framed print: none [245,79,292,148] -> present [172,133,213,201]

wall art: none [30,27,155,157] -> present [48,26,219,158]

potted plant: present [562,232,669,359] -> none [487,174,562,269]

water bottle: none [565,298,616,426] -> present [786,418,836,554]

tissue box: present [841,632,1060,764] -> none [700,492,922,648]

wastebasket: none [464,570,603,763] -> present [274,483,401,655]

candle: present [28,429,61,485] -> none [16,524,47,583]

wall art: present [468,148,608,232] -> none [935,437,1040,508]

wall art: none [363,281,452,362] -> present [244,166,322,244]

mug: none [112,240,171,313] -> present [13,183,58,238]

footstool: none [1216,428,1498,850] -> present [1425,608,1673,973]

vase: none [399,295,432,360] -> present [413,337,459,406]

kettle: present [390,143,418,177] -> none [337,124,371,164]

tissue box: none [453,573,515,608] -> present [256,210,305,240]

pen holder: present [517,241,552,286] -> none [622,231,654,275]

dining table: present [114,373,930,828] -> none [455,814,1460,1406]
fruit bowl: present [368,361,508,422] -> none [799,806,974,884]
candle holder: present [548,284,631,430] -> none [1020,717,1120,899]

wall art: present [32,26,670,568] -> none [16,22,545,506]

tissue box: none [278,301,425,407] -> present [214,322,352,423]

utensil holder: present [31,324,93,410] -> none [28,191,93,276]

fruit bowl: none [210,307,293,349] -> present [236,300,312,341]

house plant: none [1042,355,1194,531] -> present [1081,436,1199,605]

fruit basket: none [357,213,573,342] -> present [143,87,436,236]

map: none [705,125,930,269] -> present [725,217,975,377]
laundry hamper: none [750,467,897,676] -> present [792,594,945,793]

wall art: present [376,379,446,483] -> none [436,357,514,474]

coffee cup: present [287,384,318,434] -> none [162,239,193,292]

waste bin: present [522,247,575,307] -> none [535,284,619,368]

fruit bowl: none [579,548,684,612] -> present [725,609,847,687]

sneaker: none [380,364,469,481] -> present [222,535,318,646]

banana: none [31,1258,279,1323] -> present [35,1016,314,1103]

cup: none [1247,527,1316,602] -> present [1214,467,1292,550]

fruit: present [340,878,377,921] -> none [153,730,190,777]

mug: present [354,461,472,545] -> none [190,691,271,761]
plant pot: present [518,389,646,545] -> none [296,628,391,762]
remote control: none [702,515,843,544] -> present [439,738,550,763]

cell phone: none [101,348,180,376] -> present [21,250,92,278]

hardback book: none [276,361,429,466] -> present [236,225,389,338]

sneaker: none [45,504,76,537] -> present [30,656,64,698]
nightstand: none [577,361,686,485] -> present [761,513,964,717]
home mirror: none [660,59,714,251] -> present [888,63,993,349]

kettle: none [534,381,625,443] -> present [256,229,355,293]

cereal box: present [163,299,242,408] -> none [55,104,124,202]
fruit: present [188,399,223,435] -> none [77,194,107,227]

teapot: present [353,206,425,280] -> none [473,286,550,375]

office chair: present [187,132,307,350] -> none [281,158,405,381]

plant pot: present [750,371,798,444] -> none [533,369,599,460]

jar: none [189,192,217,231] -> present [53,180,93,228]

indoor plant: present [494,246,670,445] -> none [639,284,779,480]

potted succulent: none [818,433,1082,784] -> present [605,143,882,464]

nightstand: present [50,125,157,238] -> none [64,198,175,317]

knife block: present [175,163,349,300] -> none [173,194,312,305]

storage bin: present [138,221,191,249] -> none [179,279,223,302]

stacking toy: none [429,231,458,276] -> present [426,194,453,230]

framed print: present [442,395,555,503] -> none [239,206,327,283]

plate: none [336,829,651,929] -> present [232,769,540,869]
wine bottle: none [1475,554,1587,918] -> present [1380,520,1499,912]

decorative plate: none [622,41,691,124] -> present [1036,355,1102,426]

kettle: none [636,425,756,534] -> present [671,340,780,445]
☆ ☆ ☆ ☆ ☆ ☆ ☆
**Required action:** Would you write out the full set of records above without alteration?

**Output:**
framed print: none [245,79,292,148] -> present [172,133,213,201]

wall art: none [30,27,155,157] -> present [48,26,219,158]

potted plant: present [562,232,669,359] -> none [487,174,562,269]

water bottle: none [565,298,616,426] -> present [786,418,836,554]

tissue box: present [841,632,1060,764] -> none [700,492,922,648]

wastebasket: none [464,570,603,763] -> present [274,483,401,655]

candle: present [28,429,61,485] -> none [16,524,47,583]

wall art: present [468,148,608,232] -> none [935,437,1040,508]

wall art: none [363,281,452,362] -> present [244,166,322,244]

mug: none [112,240,171,313] -> present [13,183,58,238]

footstool: none [1216,428,1498,850] -> present [1425,608,1673,973]

vase: none [399,295,432,360] -> present [413,337,459,406]

kettle: present [390,143,418,177] -> none [337,124,371,164]

tissue box: none [453,573,515,608] -> present [256,210,305,240]

pen holder: present [517,241,552,286] -> none [622,231,654,275]

dining table: present [114,373,930,828] -> none [455,814,1460,1406]
fruit bowl: present [368,361,508,422] -> none [799,806,974,884]
candle holder: present [548,284,631,430] -> none [1020,717,1120,899]

wall art: present [32,26,670,568] -> none [16,22,545,506]

tissue box: none [278,301,425,407] -> present [214,322,352,423]

utensil holder: present [31,324,93,410] -> none [28,191,93,276]

fruit bowl: none [210,307,293,349] -> present [236,300,312,341]

house plant: none [1042,355,1194,531] -> present [1081,436,1199,605]

fruit basket: none [357,213,573,342] -> present [143,87,436,236]

map: none [705,125,930,269] -> present [725,217,975,377]
laundry hamper: none [750,467,897,676] -> present [792,594,945,793]

wall art: present [376,379,446,483] -> none [436,357,514,474]

coffee cup: present [287,384,318,434] -> none [162,239,193,292]

waste bin: present [522,247,575,307] -> none [535,284,619,368]

fruit bowl: none [579,548,684,612] -> present [725,609,847,687]

sneaker: none [380,364,469,481] -> present [222,535,318,646]

banana: none [31,1258,279,1323] -> present [35,1016,314,1103]

cup: none [1247,527,1316,602] -> present [1214,467,1292,550]

fruit: present [340,878,377,921] -> none [153,730,190,777]

mug: present [354,461,472,545] -> none [190,691,271,761]
plant pot: present [518,389,646,545] -> none [296,628,391,762]
remote control: none [702,515,843,544] -> present [439,738,550,763]

cell phone: none [101,348,180,376] -> present [21,250,92,278]

hardback book: none [276,361,429,466] -> present [236,225,389,338]

sneaker: none [45,504,76,537] -> present [30,656,64,698]
nightstand: none [577,361,686,485] -> present [761,513,964,717]
home mirror: none [660,59,714,251] -> present [888,63,993,349]

kettle: none [534,381,625,443] -> present [256,229,355,293]

cereal box: present [163,299,242,408] -> none [55,104,124,202]
fruit: present [188,399,223,435] -> none [77,194,107,227]

teapot: present [353,206,425,280] -> none [473,286,550,375]

office chair: present [187,132,307,350] -> none [281,158,405,381]

plant pot: present [750,371,798,444] -> none [533,369,599,460]

jar: none [189,192,217,231] -> present [53,180,93,228]

indoor plant: present [494,246,670,445] -> none [639,284,779,480]

potted succulent: none [818,433,1082,784] -> present [605,143,882,464]

nightstand: present [50,125,157,238] -> none [64,198,175,317]

knife block: present [175,163,349,300] -> none [173,194,312,305]

storage bin: present [138,221,191,249] -> none [179,279,223,302]

stacking toy: none [429,231,458,276] -> present [426,194,453,230]

framed print: present [442,395,555,503] -> none [239,206,327,283]

plate: none [336,829,651,929] -> present [232,769,540,869]
wine bottle: none [1475,554,1587,918] -> present [1380,520,1499,912]

decorative plate: none [622,41,691,124] -> present [1036,355,1102,426]

kettle: none [636,425,756,534] -> present [671,340,780,445]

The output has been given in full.